A Politico report that broke the news reads as follows: “We’re hearing that Roberts, who for years has sought to keep the courts apolitical, was not happy he became a top target of the left during Trump’s first impeachment trial. ‘He wants no further part of this,’ one of our Hill sources says. A spokesperson for the chief justice declined to comment.”
As if it weren’t unprecedented enough for a president to have been impeached twice, Democratic lawmakers are hell-bent on holding an impeachment trial for a man who is no longer president. And it sounds like they’re going to get their wish: Senate leaders agreed Friday that the trial would begin Tuesday, February 9. It does not appear that Roberts’ decision is a factor either way.
This clown show needs some unpacking. First off, Roberts has very good reason to reject presiding over Trump’s impeachment trial. The Constitution states that the chief justice will preside when the president is tried. Not the ex-president, the current president. That alone should be sufficient.

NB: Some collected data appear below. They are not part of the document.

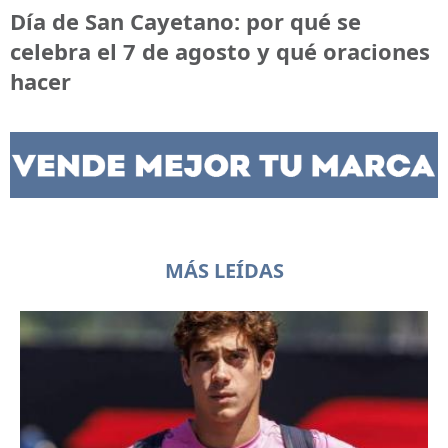
Día de San Cayetano: por qué se
celebra el 7 de agosto y qué oraciones
hacer
MÁS LEÍDAS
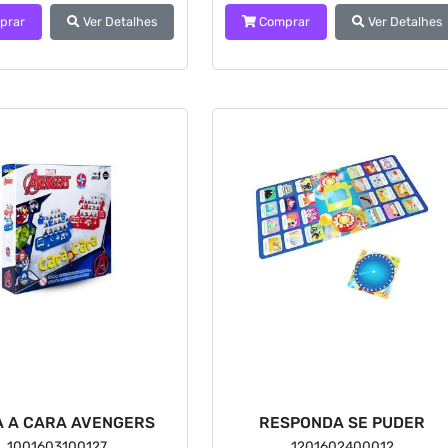
prar
Ver Detalhes
Comprar
Ver Detalhes
 A CARA AVENGERS
RESPONDA SE PUDER
1001603100127
1201602400012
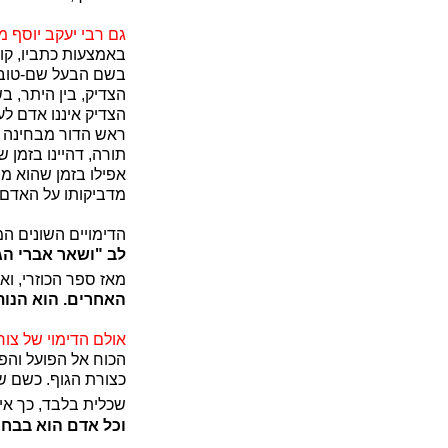
גם רבי יעקב יוסף 
באמצעות כתביו, קו
בשם הבעל שם-טוב, 
הצדיק, בין היתר, ב
הצדיק איננו אדם ל
ראש הדור מבחינה רו
תורה, דהיינו בזמן 
אפילו בזמן שהוא מס
מדביקותו על האדם 
הדימויים השונים המו
לב "ושאר אברי הג
מאז ספר הכוזרי, ו
האחרים. הוא הנות
אולם הדימוי של צו
הכוח אל הפועל והפ
כצורת הגוף. כשם של
שכלית בלבד, כך אין
וכל אדם הוא בבחי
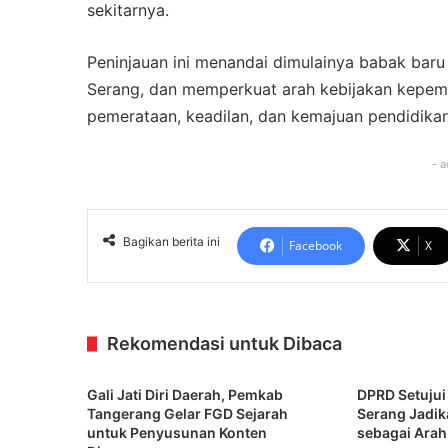
sekitarnya.
Peninjauan ini menandai dimulainya babak baru
Serang, dan memperkuat arah kebijakan kepemi
pemerataan, keadilan, dan kemajuan pendidikan
- a
Bagikan berita ini
Facebook
X
Rekomendasi untuk Dibaca
Gali Jati Diri Daerah, Pemkab
DPRD Setujui
Tangerang Gelar FGD Sejarah
Serang Jadi
untuk Penyusunan Konten
sebagai Arah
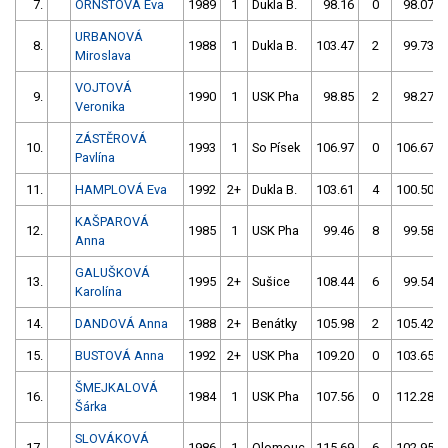
7.
ORNSTOVÁ Eva
1989
1
Dukla B.
98.16
0
98.07
URBANOVÁ
8.
1988
1
Dukla B.
103.47
2
99.73
Miroslava
VOJTOVÁ
9.
1990
1
USK Pha
98.85
2
98.27
Veronika
ZÁSTĚROVÁ
10.
1993
1
So Písek
106.97
0
106.67
Pavlína
11.
HAMPLOVÁ Eva
1992
2+
Dukla B.
103.61
4
100.50
KAŠPAROVÁ
12.
1985
1
USK Pha
99.46
8
99.58
Anna
GALUŠKOVÁ
13.
1995
2+
Sušice
108.44
6
99.54
Karolína
14.
DANDOVÁ Anna
1988
2+
Benátky
105.98
2
105.42
15.
BUSTOVÁ Anna
1992
2+
USK Pha
109.20
0
103.65
ŠMEJKALOVÁ
16.
1984
1
USK Pha
107.56
0
112.28
Šárka
SLOVÁKOVÁ
17.
1986
1
Olomouc
115.69
6
102.95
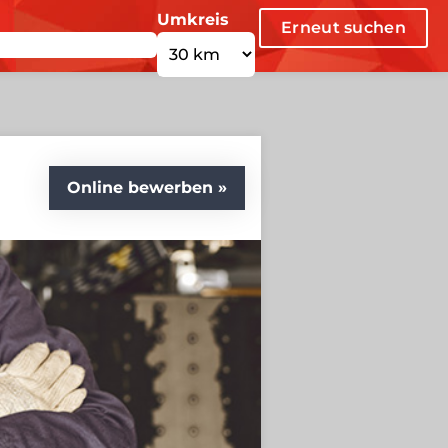
Umkreis
Erneut suchen
Online bewerben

Despite this, there may not be anything that expressly forbids Congress from impeaching and convicting former officials. Some legal experts have pointed out that “nothing in the text of the Constitution bars Congress from impeaching, convicting, and disqualifying former officials from holding future office.”
In light of all this, the radio silence of the Founders on this matter allows both sides to justify their support or opposition. Those in opposition say that because there’s nothing in the Constitution about trying a former president, there are no grounds to hold the trial. Those in support say that because there’s nothing in the Constitution about trying a former president, there is no legal reason to oppose the trial.
Furthermore, law professor Frank Bowman, speaking to the Washington Examiner, argued that if a trial is going to be held, it might be prudent for Roberts to preside.
“The vice president does have a personal interest in the outcome, insofar as conviction would eliminate Trump as a future political rival, either to President Biden or to Harris herself,” Bowman said. “I think the constitutionally safer call is that he should preside. That way, there can never be a later objection on the ground that the tribunal was not properly constituted.”
If Chief Justice Roberts decides to extricate himself from this mess, Democrats are said to be discussing the possibility of having Vice President Kamala Harris, who is also the president of the Senate, preside. Also being floated is president pro tempore and longest-serving senator Patrick Leahy.
Harris has a conflict of interest if she were to preside, however. And indeed that is why the Founders wanted the chief justice of a (theoretically) non-political entity of government to do so. Harris is not only of the opposite party and was on the ticket that defeated the Trump/Pence ticket, she might very well have aspirations for the presidency if Biden decides not to seek reelection. Trump himself may have his eye on the presidency once again as well, meaning that Harris would be presiding over the impeachment trial of a potential political opponent.
So if the legality of convicting an ex-president is gray, then it becomes a question of prudence. And prudence dictates that the impeachment trial should not proceed. The side that’s calling for “unity” is engaging in something fundamentally disunifying. Any attempt to convict a former president with no clear legal grounds is most definitely not a recipe for “unity” and “healing.” Our senators should just move on and worry about governing. Enough with the political shams and shenanigans.